-
Type:
Improvement
-
Resolution: Unresolved
-
Priority:
Major - P3
-
None
-
Affects Version/s: None
-
Component/s: BSON, Performance
Use Case
As a... BSON user
I want... to deserialize large BSON latin strings quickly to avoid the overhead of per byte utf translations
So that... I can speed up my application
An idea from anna.henningsen@mongodb.com: Try viewing all of a BSON document as a string, find the beginning and end of strings within the view to speed up fetching long latin strings from documents.
User Experience
- What is the desired/expected outcome for the user once this ticket is implemented?
- Long strings are parsed faster
Dependencies
- upstream and/or downstream requirements and timelines to bear in mind
- None
Risks/Unknowns
- What could go wrong while implementing this change? (e.g., performance, inadvertent behavioral changes in adjacent functionality, existing tech debt, etc)
- Care must be taken to not misinterpret multibyte utf8 sequences
- Structurally the current deserializer may be difficult to work within given the recursive implementation. Refactors may be necessary in order to share the string view with the whole decoding process.
- Is there an opportunity for better cross-driver alignment or testing in this area?
- Possibly, if the performance improves we should share the approach with others if it is possible in their language, not necessarily something for the specs.

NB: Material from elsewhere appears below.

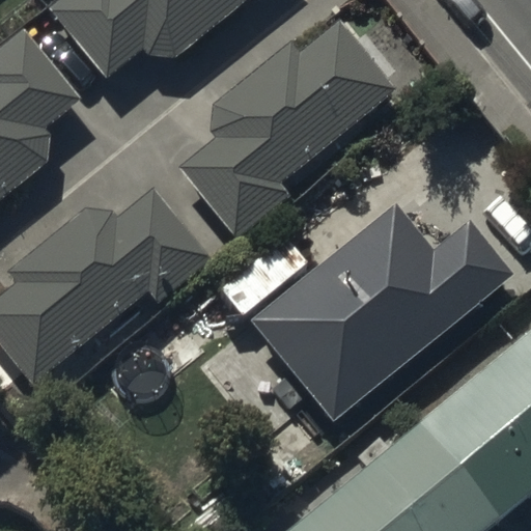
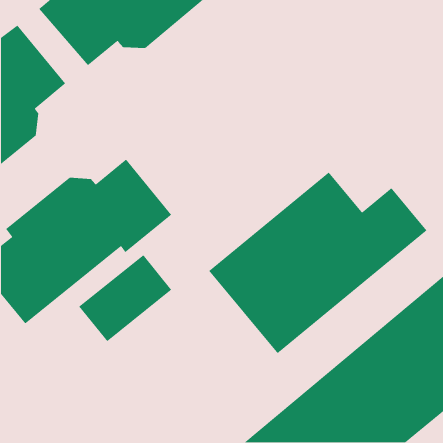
building: [178,22,394,236] -> none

- Is there an opportunity to improve existing documentation on this subject?
- No
Acceptance Criteria
Implementation Requirements
- Attempt:
- viewing BSON document bytes as a JS string
- determine the offsets of a string start and end and take slices from that string as you parse the BSON
- validate the string does not contain multibyte sequences
Testing Requirements
- Check for correctness
- If a performance test does not exist for long strings add one to main first
Documentation Requirements
- None
Follow Up Requirements
- additional tickets to file, required releases, etc
- if node behavior differs/will differ from other drivers, confirm with dbx devs what standard to aim for and what plan, if any, exists to reconcile the diverging behavior moving forward
- Are there additional optimizations if the string only contains a small amount of multibyte characters?